» TASK BRIEF: Copy the entries below, swapping every "Ver Pregunta" for "Mostrar Pregunta" and leaving everything else unchanged.

» DATASET EXCERPTS:
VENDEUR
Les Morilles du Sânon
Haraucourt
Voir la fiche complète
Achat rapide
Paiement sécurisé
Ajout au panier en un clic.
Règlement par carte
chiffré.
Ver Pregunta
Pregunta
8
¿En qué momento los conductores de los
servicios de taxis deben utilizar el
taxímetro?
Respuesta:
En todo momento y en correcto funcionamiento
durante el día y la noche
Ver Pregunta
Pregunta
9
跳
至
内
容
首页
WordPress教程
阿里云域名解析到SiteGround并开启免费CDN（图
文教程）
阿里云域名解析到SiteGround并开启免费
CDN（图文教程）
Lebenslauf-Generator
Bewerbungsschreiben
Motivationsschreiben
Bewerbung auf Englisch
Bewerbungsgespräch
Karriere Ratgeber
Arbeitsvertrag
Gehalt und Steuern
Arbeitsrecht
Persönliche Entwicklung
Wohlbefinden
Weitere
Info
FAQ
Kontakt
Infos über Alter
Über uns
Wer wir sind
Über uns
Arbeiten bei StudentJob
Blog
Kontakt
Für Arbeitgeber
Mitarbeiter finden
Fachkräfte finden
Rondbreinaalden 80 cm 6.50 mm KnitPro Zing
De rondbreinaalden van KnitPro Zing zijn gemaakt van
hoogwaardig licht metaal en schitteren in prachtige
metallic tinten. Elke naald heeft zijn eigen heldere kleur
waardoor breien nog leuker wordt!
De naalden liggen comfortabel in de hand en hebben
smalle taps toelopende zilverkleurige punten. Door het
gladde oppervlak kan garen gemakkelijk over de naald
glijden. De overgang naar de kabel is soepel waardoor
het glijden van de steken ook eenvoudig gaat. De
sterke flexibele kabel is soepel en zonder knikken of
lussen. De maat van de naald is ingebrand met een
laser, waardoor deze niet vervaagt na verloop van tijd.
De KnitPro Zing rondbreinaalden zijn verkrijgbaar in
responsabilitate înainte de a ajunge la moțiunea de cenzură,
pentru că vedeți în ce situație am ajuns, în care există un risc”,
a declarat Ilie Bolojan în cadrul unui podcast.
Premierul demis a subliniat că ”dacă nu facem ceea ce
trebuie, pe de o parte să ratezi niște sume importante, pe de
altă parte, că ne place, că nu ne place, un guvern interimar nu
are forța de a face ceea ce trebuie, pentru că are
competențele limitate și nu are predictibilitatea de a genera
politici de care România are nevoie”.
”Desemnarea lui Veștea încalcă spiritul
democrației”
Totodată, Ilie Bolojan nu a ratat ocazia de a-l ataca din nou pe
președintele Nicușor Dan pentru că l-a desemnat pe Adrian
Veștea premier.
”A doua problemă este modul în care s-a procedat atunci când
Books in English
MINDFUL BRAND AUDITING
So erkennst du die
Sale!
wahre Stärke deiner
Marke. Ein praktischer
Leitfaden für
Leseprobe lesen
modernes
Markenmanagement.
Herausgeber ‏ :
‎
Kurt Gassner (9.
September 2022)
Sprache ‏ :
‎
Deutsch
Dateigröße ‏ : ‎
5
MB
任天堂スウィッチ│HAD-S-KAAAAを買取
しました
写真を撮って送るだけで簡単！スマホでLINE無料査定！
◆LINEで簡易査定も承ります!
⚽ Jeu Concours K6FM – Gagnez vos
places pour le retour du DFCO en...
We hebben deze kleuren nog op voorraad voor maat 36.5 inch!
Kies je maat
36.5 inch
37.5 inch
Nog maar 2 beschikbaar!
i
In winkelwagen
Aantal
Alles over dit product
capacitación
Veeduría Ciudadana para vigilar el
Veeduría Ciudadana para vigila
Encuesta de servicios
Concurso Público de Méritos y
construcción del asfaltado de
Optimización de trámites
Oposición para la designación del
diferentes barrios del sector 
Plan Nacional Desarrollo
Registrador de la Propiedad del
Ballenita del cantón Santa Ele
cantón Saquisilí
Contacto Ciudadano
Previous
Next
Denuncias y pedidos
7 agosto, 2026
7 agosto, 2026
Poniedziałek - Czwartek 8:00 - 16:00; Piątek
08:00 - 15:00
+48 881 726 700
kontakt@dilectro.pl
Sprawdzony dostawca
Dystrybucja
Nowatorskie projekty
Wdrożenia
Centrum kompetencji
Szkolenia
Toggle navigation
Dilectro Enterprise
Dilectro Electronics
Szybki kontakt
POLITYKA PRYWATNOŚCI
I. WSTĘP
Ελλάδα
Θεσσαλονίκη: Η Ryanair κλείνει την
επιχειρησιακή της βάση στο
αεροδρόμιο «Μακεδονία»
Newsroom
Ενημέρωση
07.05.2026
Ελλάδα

» ANSWER SECTION:
VENDEUR
Les Morilles du Sânon
Haraucourt
Voir la fiche complète
Achat rapide
Paiement sécurisé
Ajout au panier en un clic.
Règlement par carte
chiffré.
Mostrar Pregunta
Pregunta
8
¿En qué momento los conductores de los
servicios de taxis deben utilizar el
taxímetro?
Respuesta:
En todo momento y en correcto funcionamiento
durante el día y la noche
Mostrar Pregunta
Pregunta
9
跳
至
内
容
首页
WordPress教程
阿里云域名解析到SiteGround并开启免费CDN（图
文教程）
阿里云域名解析到SiteGround并开启免费
CDN（图文教程）
Lebenslauf-Generator
Bewerbungsschreiben
Motivationsschreiben
Bewerbung auf Englisch
Bewerbungsgespräch
Karriere Ratgeber
Arbeitsvertrag
Gehalt und Steuern
Arbeitsrecht
Persönliche Entwicklung
Wohlbefinden
Weitere
Info
FAQ
Kontakt
Infos über Alter
Über uns
Wer wir sind
Über uns
Arbeiten bei StudentJob
Blog
Kontakt
Für Arbeitgeber
Mitarbeiter finden
Fachkräfte finden
Rondbreinaalden 80 cm 6.50 mm KnitPro Zing
De rondbreinaalden van KnitPro Zing zijn gemaakt van
hoogwaardig licht metaal en schitteren in prachtige
metallic tinten. Elke naald heeft zijn eigen heldere kleur
waardoor breien nog leuker wordt!
De naalden liggen comfortabel in de hand en hebben
smalle taps toelopende zilverkleurige punten. Door het
gladde oppervlak kan garen gemakkelijk over de naald
glijden. De overgang naar de kabel is soepel waardoor
het glijden van de steken ook eenvoudig gaat. De
sterke flexibele kabel is soepel en zonder knikken of
lussen. De maat van de naald is ingebrand met een
laser, waardoor deze niet vervaagt na verloop van tijd.
De KnitPro Zing rondbreinaalden zijn verkrijgbaar in
responsabilitate înainte de a ajunge la moțiunea de cenzură,
pentru că vedeți în ce situație am ajuns, în care există un risc”,
a declarat Ilie Bolojan în cadrul unui podcast.
Premierul demis a subliniat că ”dacă nu facem ceea ce
trebuie, pe de o parte să ratezi niște sume importante, pe de
altă parte, că ne place, că nu ne place, un guvern interimar nu
are forța de a face ceea ce trebuie, pentru că are
competențele limitate și nu are predictibilitatea de a genera
politici de care România are nevoie”.
”Desemnarea lui Veștea încalcă spiritul
democrației”
Totodată, Ilie Bolojan nu a ratat ocazia de a-l ataca din nou pe
președintele Nicușor Dan pentru că l-a desemnat pe Adrian
Veștea premier.
”A doua problemă este modul în care s-a procedat atunci când
Books in English
MINDFUL BRAND AUDITING
So erkennst du die
Sale!
wahre Stärke deiner
Marke. Ein praktischer
Leitfaden für
Leseprobe lesen
modernes
Markenmanagement.
Herausgeber ‏ :
‎
Kurt Gassner (9.
September 2022)
Sprache ‏ :
‎
Deutsch
Dateigröße ‏ : ‎
5
MB
任天堂スウィッチ│HAD-S-KAAAAを買取
しました
写真を撮って送るだけで簡単！スマホでLINE無料査定！
◆LINEで簡易査定も承ります!
⚽ Jeu Concours K6FM – Gagnez vos
places pour le retour du DFCO en...
We hebben deze kleuren nog op voorraad voor maat 36.5 inch!
Kies je maat
36.5 inch
37.5 inch
Nog maar 2 beschikbaar!
i
In winkelwagen
Aantal
Alles over dit product
capacitación
Veeduría Ciudadana para vigilar el
Veeduría Ciudadana para vigila
Encuesta de servicios
Concurso Público de Méritos y
construcción del asfaltado de
Optimización de trámites
Oposición para la designación del
diferentes barrios del sector 
Plan Nacional Desarrollo
Registrador de la Propiedad del
Ballenita del cantón Santa Ele
cantón Saquisilí
Contacto Ciudadano
Previous
Next
Denuncias y pedidos
7 agosto, 2026
7 agosto, 2026
Poniedziałek - Czwartek 8:00 - 16:00; Piątek
08:00 - 15:00
+48 881 726 700
kontakt@dilectro.pl
Sprawdzony dostawca
Dystrybucja
Nowatorskie projekty
Wdrożenia
Centrum kompetencji
Szkolenia
Toggle navigation
Dilectro Enterprise
Dilectro Electronics
Szybki kontakt
POLITYKA PRYWATNOŚCI
I. WSTĘP
Ελλάδα
Θεσσαλονίκη: Η Ryanair κλείνει την
επιχειρησιακή της βάση στο
αεροδρόμιο «Μακεδονία»
Newsroom
Ενημέρωση
07.05.2026
Ελλάδα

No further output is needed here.